Second family to sue HSE over assessment delays for child

A second family has moved to sue the HSE over delays to Assessment of Need for their child.

Second family to sue HSE over assessment delays for child

A second family has moved to sue the HSE over delays to Assessment of Need for their child.

The Irish Examiner revealed that last week a High Court Judge gave the family of a four-year-old boy with autism leave to pursue aggravated damages against the Health Service Executive over its failure to deliver an assessment of need for him within the required timeframe.

That ex-parte application for Judicial Review was made last Monday and the HSE is expected in court to respond to it tomorrow, but a similar but separate ex-parte application was lodged today on behalf of a four-year-old by his mother.
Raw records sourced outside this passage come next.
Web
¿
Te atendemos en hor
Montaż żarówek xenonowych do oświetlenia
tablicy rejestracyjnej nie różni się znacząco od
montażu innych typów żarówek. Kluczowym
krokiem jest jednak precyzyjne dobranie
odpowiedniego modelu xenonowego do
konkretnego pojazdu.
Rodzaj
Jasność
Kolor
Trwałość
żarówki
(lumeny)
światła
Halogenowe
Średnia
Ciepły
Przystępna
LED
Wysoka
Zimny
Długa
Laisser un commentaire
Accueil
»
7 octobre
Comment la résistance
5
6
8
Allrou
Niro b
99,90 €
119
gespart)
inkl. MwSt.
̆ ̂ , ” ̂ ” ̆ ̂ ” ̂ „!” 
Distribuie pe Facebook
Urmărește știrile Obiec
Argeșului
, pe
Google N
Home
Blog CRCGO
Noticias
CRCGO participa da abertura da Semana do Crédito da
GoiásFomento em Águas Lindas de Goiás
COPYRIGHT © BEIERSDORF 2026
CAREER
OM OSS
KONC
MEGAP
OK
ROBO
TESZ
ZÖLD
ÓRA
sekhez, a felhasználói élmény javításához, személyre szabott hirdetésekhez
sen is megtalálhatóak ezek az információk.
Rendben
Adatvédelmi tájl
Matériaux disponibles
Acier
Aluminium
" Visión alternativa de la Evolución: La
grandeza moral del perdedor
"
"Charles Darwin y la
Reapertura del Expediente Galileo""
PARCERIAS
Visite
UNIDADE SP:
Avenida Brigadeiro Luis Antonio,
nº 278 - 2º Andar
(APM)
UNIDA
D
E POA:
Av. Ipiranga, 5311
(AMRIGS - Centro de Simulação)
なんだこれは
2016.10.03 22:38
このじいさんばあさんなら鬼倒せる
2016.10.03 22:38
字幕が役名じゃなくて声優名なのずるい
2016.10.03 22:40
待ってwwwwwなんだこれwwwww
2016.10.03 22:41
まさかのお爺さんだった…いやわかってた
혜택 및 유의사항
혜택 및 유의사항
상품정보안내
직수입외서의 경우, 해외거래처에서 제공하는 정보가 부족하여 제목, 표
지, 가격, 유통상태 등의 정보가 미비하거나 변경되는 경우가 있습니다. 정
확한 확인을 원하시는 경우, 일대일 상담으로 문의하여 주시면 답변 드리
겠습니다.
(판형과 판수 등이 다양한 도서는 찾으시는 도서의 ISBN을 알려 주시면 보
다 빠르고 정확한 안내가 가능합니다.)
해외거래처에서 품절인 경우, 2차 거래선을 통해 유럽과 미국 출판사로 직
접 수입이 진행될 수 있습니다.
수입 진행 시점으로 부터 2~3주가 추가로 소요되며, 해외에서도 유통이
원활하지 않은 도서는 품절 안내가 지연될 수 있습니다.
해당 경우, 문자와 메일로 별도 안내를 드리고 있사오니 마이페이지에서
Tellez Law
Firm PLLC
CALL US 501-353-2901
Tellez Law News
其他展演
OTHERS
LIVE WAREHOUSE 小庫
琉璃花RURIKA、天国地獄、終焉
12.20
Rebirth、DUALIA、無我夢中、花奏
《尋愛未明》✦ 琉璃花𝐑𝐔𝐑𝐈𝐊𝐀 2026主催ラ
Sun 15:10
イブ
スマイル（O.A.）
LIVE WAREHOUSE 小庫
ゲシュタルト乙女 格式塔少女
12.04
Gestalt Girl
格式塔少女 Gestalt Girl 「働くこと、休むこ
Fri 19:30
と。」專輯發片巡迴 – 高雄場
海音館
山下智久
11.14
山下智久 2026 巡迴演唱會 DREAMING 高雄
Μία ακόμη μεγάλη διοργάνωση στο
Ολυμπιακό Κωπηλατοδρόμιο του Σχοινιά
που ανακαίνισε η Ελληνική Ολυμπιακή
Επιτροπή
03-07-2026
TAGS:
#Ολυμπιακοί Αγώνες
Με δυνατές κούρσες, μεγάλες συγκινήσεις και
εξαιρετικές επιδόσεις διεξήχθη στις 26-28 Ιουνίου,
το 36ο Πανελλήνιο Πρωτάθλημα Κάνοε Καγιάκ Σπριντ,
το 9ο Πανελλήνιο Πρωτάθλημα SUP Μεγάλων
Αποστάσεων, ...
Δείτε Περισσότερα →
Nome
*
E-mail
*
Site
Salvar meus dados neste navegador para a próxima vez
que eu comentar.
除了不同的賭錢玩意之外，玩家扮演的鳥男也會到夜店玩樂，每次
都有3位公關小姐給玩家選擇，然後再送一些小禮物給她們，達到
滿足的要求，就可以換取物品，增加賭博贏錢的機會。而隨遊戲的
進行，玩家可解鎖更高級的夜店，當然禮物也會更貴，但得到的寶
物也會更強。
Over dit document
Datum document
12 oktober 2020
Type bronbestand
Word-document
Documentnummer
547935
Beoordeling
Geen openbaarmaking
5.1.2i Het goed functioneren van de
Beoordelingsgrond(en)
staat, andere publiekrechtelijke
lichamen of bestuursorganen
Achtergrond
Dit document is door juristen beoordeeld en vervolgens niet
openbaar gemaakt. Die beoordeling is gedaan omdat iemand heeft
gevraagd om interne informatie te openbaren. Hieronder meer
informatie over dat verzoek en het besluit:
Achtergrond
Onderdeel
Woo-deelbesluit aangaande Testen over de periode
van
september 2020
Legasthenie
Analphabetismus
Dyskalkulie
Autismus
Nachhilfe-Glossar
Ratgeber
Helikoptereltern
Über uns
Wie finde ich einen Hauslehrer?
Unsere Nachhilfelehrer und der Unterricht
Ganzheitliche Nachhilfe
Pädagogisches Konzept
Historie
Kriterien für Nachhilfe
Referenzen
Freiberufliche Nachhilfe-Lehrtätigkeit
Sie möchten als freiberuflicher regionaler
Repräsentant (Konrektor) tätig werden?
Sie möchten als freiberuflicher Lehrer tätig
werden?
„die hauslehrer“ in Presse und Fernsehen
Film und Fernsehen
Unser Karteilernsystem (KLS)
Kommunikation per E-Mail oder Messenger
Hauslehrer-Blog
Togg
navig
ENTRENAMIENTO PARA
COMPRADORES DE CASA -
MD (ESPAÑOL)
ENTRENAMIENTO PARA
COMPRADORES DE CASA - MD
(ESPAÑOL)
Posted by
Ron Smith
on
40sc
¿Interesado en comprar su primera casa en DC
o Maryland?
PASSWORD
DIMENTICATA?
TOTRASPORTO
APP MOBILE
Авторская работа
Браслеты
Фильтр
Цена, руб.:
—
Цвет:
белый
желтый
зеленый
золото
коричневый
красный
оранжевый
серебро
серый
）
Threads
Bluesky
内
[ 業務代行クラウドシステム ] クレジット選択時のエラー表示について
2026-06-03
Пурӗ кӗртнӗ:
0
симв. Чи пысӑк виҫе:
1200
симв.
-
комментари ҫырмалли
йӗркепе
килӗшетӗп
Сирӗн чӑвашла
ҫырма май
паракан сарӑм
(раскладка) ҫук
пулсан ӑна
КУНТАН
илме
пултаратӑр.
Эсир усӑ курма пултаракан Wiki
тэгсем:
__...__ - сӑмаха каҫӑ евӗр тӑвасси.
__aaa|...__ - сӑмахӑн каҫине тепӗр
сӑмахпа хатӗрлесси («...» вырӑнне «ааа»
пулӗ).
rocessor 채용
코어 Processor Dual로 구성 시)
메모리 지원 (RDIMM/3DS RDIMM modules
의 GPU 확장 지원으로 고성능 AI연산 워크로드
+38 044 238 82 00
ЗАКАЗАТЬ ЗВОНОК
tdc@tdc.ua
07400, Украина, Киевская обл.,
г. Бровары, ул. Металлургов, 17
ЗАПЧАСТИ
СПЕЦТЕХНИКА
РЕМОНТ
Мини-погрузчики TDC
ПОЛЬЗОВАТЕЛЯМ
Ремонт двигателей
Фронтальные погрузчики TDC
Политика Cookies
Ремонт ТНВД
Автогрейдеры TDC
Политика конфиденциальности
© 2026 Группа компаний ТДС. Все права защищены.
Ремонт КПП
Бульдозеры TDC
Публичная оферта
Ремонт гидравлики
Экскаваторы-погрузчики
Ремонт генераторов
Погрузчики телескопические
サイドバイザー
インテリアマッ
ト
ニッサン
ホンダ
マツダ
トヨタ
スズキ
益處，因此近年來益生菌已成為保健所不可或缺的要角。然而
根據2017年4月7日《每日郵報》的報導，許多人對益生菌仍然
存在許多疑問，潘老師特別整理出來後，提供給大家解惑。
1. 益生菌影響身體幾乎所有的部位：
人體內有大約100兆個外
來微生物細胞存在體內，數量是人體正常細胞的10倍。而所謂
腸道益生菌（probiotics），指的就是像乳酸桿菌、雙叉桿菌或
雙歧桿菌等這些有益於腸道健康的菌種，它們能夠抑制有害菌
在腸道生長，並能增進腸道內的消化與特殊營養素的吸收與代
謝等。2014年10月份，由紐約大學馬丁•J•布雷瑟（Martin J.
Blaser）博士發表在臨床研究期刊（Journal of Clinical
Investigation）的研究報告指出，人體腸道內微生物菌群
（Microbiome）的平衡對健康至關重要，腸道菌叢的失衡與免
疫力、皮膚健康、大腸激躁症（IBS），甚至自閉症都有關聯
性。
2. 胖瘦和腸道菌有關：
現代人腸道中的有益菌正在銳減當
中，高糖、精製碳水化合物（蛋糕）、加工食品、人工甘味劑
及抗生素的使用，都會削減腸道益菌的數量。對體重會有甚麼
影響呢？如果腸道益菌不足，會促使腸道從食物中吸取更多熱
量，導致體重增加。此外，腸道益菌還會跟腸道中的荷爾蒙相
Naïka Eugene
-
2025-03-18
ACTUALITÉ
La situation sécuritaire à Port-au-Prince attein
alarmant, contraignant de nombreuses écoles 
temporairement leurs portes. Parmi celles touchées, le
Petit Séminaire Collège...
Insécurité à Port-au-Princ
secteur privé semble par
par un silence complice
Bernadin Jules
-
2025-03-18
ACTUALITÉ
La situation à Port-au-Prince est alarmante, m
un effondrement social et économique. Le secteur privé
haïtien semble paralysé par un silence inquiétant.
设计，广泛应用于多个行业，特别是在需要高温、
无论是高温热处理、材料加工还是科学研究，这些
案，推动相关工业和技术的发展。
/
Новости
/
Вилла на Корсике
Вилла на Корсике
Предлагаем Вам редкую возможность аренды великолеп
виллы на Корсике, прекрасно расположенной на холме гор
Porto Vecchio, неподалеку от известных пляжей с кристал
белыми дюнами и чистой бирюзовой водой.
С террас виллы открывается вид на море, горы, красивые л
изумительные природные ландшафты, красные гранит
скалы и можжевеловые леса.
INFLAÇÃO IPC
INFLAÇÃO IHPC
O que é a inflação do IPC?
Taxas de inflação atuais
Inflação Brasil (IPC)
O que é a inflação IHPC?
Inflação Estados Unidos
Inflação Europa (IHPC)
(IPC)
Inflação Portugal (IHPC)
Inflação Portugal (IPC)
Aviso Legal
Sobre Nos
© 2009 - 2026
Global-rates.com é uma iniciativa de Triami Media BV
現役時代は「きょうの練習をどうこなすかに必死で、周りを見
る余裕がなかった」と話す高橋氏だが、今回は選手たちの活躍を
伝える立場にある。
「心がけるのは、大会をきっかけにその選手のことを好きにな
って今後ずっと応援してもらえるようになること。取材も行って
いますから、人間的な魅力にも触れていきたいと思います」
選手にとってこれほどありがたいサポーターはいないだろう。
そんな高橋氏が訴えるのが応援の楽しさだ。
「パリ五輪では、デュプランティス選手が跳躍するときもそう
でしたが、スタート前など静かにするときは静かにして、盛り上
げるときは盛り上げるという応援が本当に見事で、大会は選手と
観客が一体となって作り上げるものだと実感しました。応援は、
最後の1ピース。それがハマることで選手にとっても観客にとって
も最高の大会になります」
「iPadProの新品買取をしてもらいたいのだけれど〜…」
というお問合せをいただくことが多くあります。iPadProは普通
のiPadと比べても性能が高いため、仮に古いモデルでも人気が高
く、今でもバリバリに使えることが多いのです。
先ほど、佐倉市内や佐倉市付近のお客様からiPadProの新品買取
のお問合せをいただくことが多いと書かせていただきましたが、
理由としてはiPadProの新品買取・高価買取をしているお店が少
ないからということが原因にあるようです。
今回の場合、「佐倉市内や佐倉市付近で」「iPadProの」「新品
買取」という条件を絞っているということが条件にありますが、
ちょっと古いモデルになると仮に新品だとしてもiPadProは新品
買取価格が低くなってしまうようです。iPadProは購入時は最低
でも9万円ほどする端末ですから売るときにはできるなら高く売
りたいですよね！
Both applications have been made by Barrister Brendan Hennessy JC for Rogers Law Solicitors. Mr Justice Seamus Noonan has made the latest matter returnable to January 15.

An assessment of need (AON) allows children to be diagnosed and then apply for the resources they require in line with their disability.

The HSE is statutorily obliged to begin the AON within three months of the application, and it should then be completed within another three months, including the furnishing of all relevant reports regarding whatever resources would then be required for the child.

Earlier this year Ms Justice Mary Faherty ordered the HSE to complete a number of outstanding AONs within six weeks, while latest figures show 3,662 overdue AONs at the end of last October - 30% of which are in Cork and Kerry.

In the second case in which the family of a child is seeking damages from the HSE for the delay in delivering an AON, the application claims the AON took 16 months to complete and that the HSE's service statement "failed to comply properly or at all with the requirements of the Regulations".

It also alleged: "This delay in completing the assessment in accordance with the statutory time limits inevitably led to a delay to intervention.

The applicant has lost valuable and irreplaceable time during which his deficits could have been sooner addressed, and that this is time which cannot be made up at this stage, and that permanent loss has resulted.

Latest data shows the national average duration of the assessment process per report completed is now peaking at 18-and-a-half months. A decade ago it took an average of 8.75 months.

Earlier this year the HSE sought to address the issue by introducing a new Standard Operating Procedure, only to meet with opposition from occupational and speech and language therapists and their representatives, resulting in its implementation being deferred.